* _About this task_: Translate into French the following sentence from the dependency-graph discussion: "The best and simplest way to track down this dependency would be to generate a Build Scan."
START Text block
That's very strange: I don't really understand how both versions can be resolved in the compileClasspath configuration for the same project.

The best and simplest way to track down this dependency would be to generate a Build Scan. This will quickly point to the cause of a dependency being resolved. If you can share a Build Scan link, then I can investigate further. There might be a bug in the dependency-graph plugin, but I'd need a way to reproduce it.

If you can't generate a Build Scan, then you might want to try running the buildEnvironment task as described here to see if it reveals anything.

pexa-slee commented 1 month ago

Screenshot 2024-10-14 at 11 40 26 AM Screenshot 2024-10-14 at 11 40 43 AM

here are the results of the scan

pexa-slee commented 4 weeks ago

Hi @bigdaz , have you had a chance to look at my previous comment yet?

bigdaz commented 3 weeks ago

Sorry, just back from vacations. Thanks for the build-scan screenshots. They clearly demonstrate that there's a disconnect between what's being reported in the scans and the generated dependency graph. At this stage I don't have any explanation for this.

We might be able to get a better idea by inspecting the full dependency graph that is submitted to GitHub. Unfortunately the full transitive graph is not visible in the GitHub UI, so we'll need to inspect the report that is submitted.
END Text block
START Information
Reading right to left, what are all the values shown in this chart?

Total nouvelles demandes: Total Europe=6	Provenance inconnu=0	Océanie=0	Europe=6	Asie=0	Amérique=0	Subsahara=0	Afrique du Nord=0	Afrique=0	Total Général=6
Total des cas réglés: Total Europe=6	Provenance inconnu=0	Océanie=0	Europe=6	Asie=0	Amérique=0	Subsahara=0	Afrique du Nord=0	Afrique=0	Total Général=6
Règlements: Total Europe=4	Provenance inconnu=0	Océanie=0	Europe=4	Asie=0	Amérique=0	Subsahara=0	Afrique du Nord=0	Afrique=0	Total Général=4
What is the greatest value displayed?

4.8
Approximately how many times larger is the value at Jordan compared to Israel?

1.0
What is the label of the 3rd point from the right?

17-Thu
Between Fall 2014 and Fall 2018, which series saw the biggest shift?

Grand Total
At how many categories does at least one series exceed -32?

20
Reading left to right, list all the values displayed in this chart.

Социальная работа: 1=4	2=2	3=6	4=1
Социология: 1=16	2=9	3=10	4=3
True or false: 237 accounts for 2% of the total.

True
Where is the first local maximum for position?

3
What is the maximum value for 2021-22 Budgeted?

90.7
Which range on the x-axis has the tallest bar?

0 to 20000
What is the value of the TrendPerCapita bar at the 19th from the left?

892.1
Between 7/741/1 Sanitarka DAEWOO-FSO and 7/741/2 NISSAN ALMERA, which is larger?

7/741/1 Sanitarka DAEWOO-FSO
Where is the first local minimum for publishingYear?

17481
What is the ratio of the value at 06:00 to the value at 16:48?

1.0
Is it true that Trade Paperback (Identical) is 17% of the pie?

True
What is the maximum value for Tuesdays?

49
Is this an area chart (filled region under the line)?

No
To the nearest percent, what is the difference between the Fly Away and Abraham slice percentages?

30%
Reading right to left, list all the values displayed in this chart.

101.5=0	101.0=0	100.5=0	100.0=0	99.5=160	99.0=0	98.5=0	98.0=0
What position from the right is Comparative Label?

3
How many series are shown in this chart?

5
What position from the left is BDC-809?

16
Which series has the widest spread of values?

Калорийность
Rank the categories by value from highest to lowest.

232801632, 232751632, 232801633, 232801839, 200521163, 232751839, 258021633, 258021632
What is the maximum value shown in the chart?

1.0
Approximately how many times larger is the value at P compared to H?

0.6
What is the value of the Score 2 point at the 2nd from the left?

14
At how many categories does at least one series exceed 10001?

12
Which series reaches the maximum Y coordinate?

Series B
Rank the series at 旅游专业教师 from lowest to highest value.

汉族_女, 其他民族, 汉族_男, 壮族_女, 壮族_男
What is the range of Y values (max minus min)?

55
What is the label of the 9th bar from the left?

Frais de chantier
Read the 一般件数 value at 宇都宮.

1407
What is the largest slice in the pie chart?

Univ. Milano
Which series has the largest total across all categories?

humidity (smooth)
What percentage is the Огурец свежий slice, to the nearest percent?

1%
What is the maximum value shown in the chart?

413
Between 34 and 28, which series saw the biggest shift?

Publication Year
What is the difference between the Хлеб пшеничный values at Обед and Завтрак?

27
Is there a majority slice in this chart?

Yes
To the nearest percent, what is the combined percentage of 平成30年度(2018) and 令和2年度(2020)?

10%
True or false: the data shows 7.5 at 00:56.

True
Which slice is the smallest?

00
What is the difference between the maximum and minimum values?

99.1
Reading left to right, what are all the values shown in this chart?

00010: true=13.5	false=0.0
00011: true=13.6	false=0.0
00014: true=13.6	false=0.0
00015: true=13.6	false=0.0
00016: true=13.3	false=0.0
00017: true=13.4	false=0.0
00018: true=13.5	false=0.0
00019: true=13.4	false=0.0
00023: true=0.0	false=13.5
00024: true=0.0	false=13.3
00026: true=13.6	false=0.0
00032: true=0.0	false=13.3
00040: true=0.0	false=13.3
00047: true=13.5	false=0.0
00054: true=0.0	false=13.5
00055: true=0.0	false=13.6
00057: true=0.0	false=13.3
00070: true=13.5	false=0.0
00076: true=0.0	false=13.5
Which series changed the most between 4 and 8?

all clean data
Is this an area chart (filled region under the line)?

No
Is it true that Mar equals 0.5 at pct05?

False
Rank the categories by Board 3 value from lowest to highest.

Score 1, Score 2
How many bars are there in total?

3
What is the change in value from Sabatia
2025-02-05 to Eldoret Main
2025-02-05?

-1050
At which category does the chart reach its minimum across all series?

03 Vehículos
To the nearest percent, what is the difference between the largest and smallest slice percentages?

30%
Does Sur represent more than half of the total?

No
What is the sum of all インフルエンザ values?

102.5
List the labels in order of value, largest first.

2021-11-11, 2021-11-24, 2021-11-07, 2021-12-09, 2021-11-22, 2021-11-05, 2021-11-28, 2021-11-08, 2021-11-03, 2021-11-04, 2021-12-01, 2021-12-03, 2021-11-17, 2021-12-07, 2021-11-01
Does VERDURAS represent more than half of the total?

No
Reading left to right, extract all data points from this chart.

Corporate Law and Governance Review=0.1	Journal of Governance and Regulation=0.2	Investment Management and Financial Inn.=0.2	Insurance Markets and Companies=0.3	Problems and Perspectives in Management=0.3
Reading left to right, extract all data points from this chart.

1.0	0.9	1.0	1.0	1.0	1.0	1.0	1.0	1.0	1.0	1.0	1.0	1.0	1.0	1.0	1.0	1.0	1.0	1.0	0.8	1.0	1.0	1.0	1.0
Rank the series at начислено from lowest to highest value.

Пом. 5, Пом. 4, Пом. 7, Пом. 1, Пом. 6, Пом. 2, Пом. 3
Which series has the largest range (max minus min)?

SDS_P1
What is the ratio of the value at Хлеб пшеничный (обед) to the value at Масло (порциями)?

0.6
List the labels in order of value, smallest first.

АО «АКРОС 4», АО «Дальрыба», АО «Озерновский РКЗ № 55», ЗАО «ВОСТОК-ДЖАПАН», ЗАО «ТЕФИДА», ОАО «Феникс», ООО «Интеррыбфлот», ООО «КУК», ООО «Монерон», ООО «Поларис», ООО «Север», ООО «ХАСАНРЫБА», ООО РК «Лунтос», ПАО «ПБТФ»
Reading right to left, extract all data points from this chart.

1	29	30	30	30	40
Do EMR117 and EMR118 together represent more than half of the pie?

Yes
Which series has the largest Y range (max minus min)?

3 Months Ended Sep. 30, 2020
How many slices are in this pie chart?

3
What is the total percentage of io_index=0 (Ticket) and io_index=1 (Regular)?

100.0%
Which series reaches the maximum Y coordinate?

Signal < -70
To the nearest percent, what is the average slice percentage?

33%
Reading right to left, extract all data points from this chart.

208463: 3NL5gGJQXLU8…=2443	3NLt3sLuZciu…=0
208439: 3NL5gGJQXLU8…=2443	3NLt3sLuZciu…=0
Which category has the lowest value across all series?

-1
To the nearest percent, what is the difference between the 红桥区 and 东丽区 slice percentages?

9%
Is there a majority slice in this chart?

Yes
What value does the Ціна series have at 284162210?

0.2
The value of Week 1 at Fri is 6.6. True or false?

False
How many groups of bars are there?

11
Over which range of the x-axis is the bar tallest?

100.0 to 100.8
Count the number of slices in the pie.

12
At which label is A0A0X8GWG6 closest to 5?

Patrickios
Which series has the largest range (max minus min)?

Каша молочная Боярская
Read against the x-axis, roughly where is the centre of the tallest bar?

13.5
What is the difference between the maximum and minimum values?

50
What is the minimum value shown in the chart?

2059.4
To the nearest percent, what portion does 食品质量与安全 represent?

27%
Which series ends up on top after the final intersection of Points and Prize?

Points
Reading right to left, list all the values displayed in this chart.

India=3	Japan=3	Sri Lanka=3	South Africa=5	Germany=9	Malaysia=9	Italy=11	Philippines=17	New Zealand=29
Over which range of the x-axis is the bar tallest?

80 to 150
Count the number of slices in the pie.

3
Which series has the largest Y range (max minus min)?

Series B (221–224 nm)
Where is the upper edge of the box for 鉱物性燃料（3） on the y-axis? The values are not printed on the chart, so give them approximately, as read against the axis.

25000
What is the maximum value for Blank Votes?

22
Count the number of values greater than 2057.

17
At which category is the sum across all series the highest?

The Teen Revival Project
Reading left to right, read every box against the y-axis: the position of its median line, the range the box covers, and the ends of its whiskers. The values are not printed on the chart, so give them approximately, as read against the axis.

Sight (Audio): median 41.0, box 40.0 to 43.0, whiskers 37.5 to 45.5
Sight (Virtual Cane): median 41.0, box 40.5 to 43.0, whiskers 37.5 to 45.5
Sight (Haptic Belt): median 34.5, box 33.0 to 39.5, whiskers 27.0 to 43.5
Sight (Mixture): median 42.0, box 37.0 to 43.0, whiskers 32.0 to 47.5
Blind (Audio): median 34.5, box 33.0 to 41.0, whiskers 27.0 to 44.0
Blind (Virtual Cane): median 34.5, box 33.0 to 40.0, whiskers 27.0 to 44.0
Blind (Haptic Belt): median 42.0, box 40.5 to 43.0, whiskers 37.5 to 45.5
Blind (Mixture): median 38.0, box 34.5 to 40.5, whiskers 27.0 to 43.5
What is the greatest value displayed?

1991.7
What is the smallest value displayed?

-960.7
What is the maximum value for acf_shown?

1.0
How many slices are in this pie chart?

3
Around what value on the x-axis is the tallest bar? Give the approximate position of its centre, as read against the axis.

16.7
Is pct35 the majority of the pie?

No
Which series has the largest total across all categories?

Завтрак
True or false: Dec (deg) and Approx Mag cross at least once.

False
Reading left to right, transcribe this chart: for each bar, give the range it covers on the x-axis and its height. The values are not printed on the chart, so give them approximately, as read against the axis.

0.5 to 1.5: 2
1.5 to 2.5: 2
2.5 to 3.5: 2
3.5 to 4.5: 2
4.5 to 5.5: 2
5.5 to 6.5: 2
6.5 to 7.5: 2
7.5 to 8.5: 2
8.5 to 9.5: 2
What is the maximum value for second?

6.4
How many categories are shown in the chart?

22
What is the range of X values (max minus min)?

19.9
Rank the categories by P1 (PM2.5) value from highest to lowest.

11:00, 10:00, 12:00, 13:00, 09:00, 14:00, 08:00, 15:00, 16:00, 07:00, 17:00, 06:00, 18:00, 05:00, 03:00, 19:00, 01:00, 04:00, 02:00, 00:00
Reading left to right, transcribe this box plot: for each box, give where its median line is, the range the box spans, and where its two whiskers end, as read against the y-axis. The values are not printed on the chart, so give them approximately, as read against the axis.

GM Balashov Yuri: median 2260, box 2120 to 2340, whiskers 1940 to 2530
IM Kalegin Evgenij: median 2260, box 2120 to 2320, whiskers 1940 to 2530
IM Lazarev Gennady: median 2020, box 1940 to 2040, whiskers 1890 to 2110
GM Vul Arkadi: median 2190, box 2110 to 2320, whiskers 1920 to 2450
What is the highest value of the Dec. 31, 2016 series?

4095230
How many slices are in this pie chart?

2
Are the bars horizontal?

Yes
END Information
* _Task response_: Le moyen le meilleur et le plus simple de retrouver cette dépendance serait de générer un Build Scan.